- _WHAT TO PRODUCE_:
Of the lines in the data below, write out exactly those from the one holding "right ear: (322, 105)" through the one holding "right hip: (338, 429)", both included.

- _Dataset items_:
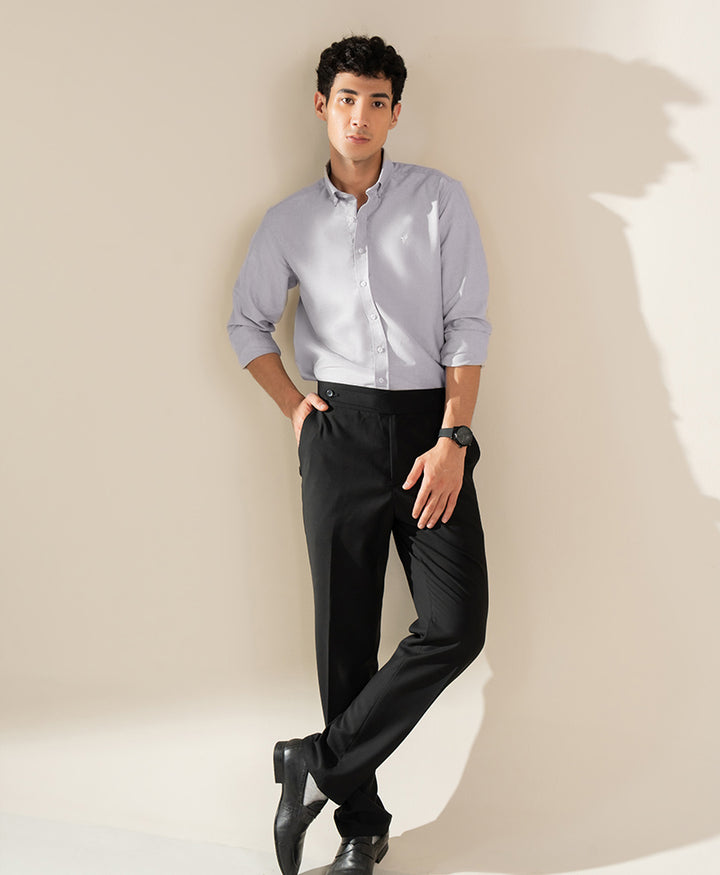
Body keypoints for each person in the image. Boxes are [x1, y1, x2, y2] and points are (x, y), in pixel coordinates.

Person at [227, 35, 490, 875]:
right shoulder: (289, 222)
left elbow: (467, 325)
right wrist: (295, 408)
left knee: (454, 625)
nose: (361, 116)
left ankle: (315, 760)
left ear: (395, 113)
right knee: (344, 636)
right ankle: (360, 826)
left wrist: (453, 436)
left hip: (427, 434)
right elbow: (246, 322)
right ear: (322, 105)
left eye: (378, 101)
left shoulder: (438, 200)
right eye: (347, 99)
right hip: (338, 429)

---

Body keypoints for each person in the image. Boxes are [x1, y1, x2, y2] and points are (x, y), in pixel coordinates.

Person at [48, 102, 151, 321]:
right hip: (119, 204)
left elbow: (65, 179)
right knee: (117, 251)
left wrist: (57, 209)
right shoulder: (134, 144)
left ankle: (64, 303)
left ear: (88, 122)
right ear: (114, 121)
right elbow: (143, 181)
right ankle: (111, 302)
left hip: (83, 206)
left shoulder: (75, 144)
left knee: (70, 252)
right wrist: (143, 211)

---

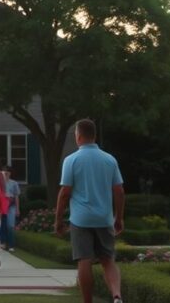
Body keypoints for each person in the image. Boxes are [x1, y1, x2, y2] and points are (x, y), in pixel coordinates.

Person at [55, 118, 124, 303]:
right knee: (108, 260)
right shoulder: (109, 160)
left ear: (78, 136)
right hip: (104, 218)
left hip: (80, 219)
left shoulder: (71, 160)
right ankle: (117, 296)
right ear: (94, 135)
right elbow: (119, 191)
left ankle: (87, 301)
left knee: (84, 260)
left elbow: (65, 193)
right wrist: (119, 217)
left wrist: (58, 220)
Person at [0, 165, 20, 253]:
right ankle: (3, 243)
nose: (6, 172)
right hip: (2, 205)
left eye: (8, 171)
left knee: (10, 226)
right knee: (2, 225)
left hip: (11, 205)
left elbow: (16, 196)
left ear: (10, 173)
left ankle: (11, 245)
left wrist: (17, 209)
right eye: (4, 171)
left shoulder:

- _WRITTEN RESPONSE_:
right ear: (322, 105)
left eye: (378, 101)
left shoulder: (438, 200)
right eye: (347, 99)
right hip: (338, 429)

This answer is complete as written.